# [Activity list]
(a) Answer these from the bronchial foreign body text:
(i) What tool was used to remove the foreign body?
(ii) How long ago did the patient say she might have aspirated?
(iii) How long was her course of antibiotics and cough expectorants?
(b) Transcribe the bronchial foreign body text word for word, everything from "Bronchoscopy basket forceps" down to "zone opacities [Table/Fig-7].".

# [Text shown]
- - -

Image of Video Bronchoscopy - Foreign body in right bronchus intermedius

Bronchial foreign body removed via flexible video bronchoscope

Bronchoscopy basket forceps used for bronchial foreign body removal

In view of the bronchoscopy results, the patient was again questioned in detail regarding the history of a probable previous aspiration and she revealed that there was a probability of her having aspirated for removing a betel nut eighteen months back, since she had the habit of regular betel nut chewing.

The patient was administered a four week course of antibiotics and cough expectorants and she was advised chest physiotherapy after the procedure. A repeat chest X-ray, which was done four weeks after the procedure showed a significant radiological resolution of the right lower zone opacities [Table/Fig-7].

Chest X- ray after 1 month of foreign body removal showing radiological resolution of right lower zone radio opacities

Discussion

Although foreign bodies which are present in the tracheobronchial tree are rare in adults, clinicians must be aware of their likelihood. Long standing, retained and neglected foreign bodies which are present in the tracheo bronchial tree are uncommon. In such cases, one has to be careful, because of the possibility of complications like pulmonary infections, lung collapse, lung abscesses and malignant transformation [1].

Retrospectively, the points which favoured the diagnosis of a tracheobronchial foreign body in the present case, were as follows:

A history of a vigorous bout of coughing, following which the clinical symptoms were initiated.

- - -

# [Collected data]
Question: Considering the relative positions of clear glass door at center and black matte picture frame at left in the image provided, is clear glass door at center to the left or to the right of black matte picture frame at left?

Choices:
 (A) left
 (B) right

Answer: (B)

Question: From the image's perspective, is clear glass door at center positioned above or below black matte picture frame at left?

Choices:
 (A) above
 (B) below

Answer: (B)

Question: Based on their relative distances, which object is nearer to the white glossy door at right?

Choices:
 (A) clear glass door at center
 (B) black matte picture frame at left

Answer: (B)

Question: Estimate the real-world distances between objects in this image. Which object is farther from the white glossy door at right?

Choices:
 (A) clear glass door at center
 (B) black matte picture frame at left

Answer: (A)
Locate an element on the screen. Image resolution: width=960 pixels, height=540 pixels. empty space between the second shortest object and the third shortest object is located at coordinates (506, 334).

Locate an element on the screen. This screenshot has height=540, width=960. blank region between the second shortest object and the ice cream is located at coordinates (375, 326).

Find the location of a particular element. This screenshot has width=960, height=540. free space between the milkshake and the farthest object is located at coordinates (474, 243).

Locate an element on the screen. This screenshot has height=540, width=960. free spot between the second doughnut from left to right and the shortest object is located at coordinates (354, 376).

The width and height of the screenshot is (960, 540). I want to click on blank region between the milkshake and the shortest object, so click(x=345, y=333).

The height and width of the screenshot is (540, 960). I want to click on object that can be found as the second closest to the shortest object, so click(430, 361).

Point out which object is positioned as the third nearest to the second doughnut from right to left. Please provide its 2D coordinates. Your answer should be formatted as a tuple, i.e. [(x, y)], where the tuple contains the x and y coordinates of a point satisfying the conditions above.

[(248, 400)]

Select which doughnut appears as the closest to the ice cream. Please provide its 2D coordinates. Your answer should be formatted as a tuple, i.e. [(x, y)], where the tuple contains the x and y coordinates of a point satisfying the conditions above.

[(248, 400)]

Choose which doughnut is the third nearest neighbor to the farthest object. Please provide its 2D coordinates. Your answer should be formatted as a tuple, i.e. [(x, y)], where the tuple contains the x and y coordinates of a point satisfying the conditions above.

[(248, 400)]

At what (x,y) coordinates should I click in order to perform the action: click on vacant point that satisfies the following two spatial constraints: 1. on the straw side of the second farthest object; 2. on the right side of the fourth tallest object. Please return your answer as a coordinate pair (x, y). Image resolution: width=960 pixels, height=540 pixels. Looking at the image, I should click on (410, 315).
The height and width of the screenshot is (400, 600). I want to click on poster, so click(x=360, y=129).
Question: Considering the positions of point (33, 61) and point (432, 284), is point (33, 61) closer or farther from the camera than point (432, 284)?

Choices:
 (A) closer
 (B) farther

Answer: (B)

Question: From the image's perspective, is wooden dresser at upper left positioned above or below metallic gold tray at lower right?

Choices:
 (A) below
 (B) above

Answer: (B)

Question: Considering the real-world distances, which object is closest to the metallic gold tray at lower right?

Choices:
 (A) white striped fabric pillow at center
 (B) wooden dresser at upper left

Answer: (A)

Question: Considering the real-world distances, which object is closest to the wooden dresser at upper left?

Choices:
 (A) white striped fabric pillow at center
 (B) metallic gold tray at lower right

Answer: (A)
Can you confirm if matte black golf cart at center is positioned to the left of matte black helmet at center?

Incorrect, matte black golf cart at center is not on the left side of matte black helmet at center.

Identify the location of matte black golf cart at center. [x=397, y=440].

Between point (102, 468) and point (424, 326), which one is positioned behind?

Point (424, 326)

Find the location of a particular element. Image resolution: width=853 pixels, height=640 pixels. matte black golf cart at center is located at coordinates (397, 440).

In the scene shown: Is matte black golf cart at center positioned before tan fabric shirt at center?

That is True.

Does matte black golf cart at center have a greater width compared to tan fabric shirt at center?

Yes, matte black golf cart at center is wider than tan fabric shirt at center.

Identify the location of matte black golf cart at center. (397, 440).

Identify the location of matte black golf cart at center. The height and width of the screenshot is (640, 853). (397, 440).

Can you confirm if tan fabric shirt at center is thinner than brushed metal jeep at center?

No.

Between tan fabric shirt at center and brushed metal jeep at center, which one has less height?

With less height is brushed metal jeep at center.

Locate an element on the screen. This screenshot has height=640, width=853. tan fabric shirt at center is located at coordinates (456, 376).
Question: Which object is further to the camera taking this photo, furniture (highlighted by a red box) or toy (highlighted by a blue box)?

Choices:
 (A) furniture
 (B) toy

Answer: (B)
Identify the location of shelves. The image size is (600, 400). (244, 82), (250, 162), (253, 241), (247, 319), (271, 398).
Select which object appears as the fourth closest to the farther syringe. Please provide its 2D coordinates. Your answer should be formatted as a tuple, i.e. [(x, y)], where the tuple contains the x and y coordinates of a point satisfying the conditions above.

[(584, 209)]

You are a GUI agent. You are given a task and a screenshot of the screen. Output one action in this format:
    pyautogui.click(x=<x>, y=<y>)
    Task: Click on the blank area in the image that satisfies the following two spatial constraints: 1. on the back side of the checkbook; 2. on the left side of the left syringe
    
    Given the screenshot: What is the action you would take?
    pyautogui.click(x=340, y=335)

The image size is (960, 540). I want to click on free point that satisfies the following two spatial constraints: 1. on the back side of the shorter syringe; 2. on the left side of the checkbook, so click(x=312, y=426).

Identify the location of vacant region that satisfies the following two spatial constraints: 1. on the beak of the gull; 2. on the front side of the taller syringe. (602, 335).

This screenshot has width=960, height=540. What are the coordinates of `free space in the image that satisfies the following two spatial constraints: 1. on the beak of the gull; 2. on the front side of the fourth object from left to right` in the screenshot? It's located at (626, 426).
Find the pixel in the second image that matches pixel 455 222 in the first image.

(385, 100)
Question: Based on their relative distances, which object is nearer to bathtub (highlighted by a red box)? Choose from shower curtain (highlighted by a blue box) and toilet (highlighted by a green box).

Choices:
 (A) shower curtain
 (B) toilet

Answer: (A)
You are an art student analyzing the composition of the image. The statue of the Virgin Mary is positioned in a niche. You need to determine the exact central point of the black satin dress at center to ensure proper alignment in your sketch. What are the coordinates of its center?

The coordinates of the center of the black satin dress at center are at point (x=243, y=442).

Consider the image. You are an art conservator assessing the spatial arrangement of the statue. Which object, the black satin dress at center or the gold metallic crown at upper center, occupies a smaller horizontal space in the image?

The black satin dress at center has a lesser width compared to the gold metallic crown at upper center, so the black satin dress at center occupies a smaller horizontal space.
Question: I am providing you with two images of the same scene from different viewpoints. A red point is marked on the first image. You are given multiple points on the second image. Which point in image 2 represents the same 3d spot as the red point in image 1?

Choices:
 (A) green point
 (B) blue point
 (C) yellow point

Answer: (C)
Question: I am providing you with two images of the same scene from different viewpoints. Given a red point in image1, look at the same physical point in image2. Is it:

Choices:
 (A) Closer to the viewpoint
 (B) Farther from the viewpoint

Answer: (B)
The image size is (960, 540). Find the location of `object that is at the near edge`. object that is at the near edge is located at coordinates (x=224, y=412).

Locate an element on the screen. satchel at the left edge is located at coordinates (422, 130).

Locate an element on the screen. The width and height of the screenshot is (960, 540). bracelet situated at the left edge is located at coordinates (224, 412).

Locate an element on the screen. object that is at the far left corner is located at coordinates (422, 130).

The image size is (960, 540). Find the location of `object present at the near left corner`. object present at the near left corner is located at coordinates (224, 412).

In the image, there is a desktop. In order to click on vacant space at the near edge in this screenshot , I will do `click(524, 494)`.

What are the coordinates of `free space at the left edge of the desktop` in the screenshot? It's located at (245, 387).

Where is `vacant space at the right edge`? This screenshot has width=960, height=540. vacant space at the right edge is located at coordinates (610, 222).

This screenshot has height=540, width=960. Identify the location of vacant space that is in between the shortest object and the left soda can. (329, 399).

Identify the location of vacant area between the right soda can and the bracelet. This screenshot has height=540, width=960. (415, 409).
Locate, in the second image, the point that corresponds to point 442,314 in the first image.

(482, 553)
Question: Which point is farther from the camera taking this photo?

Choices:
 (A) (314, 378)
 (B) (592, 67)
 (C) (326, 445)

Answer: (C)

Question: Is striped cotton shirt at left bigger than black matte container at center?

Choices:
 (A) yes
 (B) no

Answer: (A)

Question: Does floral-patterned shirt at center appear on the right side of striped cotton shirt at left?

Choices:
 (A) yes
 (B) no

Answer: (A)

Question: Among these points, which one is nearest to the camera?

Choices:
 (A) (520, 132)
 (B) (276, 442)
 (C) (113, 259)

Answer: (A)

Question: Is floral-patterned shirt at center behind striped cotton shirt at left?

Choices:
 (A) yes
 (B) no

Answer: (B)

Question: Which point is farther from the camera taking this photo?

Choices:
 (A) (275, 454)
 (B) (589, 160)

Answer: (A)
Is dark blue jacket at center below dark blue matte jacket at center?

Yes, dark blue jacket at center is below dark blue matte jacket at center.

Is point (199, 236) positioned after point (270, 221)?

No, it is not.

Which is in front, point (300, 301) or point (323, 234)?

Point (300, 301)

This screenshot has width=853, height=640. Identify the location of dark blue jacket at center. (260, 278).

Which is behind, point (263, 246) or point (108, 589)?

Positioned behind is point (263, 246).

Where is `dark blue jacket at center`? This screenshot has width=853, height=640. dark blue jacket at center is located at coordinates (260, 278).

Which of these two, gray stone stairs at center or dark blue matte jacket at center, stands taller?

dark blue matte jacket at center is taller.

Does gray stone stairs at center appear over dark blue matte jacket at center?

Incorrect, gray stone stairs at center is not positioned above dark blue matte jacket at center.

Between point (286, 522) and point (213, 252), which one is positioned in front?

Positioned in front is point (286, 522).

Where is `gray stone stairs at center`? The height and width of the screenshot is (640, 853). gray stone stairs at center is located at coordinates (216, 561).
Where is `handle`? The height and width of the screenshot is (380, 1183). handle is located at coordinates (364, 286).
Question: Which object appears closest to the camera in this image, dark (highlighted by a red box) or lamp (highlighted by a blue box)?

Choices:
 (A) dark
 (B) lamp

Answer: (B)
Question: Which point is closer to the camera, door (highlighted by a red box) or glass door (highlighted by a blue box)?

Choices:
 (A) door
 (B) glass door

- - -

# [Solution set]
(a)
(i) Bronchoscopy basket forceps
(ii) Eighteen months
(iii) Four weeks

(b)
Bronchoscopy basket forceps used for bronchial foreign body removal

In view of the bronchoscopy results, the patient was again questioned in detail regarding the history of a probable previous aspiration and she revealed that there was a probability of her having aspirated for removing a betel nut eighteen months back, since she had the habit of regular betel nut chewing.

The patient was administered a four week course of antibiotics and cough expectorants and she was advised chest physiotherapy after the procedure. A repeat chest X-ray, which was done four weeks after the procedure showed a significant radiological resolution of the right lower zone opacities [Table/Fig-7].